• _INSTRUCCIONES_
Copia literalmente el fragmento del texto sobre el consumo de alcohol que va desde "El estudio, publicado" hasta "y la mortalidad.".

Un amplio análisis de más de 7,200 estudios científicos concluye que no existe un nivel de consumo de alcohol completamente libre de riesgos para la salud.
Durante años, la idea de que una copa de vino al día podía ser beneficiosa para el corazón formó parte de la conversación sobre hábitos saludables. Sin embargo, una nueva investigación internacional vuelve a cuestionar esa creencia y concluye que incluso el consumo moderado de alcohol puede aumentar el riesgo de desarrollar enfermedades graves y de morir de forma prematura.
El estudio, publicado en la revista científica Journal of Studies on Alcohol and Drugs, fue realizado por investigadores de Canadá y Estados Unidos como parte de los trabajos que ayudan a orientar las futuras recomendaciones alimentarias en ese país. Para llegar a sus conclusiones, los científicos revisaron más de 7,200 investigaciones relacionadas con el alcohol, la salud y la mortalidad.

• _DATOS PROPORCIONADOS_
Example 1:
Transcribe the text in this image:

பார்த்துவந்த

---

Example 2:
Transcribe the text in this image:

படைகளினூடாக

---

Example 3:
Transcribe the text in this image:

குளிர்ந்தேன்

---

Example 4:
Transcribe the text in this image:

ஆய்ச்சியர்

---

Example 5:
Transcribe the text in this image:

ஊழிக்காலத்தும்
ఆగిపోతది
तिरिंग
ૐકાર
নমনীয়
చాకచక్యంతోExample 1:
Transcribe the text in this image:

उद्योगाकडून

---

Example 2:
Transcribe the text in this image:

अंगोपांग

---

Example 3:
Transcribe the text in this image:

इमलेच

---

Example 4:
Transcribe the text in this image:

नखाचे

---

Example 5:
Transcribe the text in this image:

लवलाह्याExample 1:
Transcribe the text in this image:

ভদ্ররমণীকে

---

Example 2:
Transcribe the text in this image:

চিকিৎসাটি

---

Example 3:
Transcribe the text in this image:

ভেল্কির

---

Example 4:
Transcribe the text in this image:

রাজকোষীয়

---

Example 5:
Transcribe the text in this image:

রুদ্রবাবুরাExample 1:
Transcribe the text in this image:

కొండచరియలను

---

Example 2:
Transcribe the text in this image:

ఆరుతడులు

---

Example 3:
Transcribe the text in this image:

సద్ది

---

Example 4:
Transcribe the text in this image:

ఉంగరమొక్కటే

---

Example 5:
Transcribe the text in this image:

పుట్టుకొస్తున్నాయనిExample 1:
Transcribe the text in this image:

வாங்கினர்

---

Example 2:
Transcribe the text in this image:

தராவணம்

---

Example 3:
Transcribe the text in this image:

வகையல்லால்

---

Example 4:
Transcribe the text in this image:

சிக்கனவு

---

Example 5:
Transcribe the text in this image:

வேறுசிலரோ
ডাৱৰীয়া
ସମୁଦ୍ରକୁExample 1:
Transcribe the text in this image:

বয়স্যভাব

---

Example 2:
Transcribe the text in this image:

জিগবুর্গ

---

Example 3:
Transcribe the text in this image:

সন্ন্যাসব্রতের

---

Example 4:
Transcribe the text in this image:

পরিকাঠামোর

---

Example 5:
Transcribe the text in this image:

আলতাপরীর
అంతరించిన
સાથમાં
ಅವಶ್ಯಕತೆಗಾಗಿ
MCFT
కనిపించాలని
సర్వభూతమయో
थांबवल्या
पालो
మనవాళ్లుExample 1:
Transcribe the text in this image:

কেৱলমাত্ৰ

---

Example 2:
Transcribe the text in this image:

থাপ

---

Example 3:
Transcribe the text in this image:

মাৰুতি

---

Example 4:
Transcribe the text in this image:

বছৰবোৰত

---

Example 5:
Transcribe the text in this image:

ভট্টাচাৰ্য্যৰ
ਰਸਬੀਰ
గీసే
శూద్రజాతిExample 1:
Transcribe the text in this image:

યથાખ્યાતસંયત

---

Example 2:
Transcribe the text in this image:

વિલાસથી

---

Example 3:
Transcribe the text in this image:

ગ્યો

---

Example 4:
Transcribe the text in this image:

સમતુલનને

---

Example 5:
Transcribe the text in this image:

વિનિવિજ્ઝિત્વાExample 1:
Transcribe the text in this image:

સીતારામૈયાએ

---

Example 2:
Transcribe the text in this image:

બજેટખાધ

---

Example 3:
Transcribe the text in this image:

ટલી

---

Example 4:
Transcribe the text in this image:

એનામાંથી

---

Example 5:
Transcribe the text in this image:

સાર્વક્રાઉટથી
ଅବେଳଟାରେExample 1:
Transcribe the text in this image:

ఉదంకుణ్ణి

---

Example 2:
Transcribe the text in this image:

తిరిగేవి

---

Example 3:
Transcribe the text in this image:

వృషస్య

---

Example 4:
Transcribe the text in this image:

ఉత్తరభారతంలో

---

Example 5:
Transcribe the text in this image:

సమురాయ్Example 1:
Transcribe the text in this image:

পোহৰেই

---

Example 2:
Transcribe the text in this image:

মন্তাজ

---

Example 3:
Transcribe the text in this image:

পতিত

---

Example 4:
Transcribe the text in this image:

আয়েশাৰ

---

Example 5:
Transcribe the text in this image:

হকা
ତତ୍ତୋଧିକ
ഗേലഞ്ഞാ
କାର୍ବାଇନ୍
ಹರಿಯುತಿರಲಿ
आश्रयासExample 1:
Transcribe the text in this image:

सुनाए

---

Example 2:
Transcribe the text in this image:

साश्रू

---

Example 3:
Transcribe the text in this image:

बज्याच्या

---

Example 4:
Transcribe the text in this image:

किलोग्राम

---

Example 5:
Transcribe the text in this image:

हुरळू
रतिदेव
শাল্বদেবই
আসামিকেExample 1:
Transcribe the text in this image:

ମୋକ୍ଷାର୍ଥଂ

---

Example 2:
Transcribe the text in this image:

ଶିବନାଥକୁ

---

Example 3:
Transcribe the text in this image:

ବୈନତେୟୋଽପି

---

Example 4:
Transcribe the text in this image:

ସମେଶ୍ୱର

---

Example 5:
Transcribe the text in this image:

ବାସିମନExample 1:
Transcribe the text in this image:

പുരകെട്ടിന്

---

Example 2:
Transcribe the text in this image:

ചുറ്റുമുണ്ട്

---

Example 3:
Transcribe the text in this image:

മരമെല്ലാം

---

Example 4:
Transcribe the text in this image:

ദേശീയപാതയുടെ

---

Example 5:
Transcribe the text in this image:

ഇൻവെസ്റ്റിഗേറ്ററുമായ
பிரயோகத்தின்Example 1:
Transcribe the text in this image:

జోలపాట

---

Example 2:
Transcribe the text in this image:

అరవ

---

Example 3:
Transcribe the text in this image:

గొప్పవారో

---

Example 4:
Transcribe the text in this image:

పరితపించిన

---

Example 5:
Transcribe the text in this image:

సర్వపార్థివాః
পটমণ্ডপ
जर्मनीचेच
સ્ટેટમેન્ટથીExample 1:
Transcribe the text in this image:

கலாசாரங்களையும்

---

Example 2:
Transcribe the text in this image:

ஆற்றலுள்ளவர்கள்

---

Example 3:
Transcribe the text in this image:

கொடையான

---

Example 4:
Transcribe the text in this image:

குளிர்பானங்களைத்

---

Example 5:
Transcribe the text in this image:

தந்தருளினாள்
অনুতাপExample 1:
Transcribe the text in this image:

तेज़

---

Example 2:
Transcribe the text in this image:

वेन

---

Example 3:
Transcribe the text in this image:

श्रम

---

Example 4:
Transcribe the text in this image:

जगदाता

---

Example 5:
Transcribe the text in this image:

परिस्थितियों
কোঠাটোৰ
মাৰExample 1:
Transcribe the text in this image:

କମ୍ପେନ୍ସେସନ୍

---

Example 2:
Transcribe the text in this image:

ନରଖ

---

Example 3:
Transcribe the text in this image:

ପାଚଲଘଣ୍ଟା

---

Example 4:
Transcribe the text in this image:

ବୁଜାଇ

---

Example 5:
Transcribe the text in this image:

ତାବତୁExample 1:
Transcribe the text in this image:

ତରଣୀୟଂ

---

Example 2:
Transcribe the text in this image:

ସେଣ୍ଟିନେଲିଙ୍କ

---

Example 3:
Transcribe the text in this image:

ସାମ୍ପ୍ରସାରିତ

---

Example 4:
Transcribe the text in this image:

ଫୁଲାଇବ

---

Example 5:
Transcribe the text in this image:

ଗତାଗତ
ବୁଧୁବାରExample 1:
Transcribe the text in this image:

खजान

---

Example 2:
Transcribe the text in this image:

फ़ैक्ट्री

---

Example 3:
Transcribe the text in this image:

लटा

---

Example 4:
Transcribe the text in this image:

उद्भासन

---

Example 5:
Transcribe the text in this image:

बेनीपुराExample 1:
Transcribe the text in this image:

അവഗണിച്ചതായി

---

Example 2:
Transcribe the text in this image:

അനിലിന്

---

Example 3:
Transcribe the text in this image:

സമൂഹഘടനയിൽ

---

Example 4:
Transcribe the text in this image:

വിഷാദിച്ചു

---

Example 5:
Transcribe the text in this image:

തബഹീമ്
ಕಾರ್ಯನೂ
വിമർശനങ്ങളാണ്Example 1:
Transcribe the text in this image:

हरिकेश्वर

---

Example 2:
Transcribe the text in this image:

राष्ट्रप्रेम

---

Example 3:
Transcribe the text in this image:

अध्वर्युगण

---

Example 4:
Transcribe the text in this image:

• _SOLUCIÓN_
El estudio, publicado en la revista científica Journal of Studies on Alcohol and Drugs, fue realizado por investigadores de Canadá y Estados Unidos como parte de los trabajos que ayudan a orientar las futuras recomendaciones alimentarias en ese país. Para llegar a sus conclusiones, los científicos revisaron más de 7,200 investigaciones relacionadas con el alcohol, la salud y la mortalidad.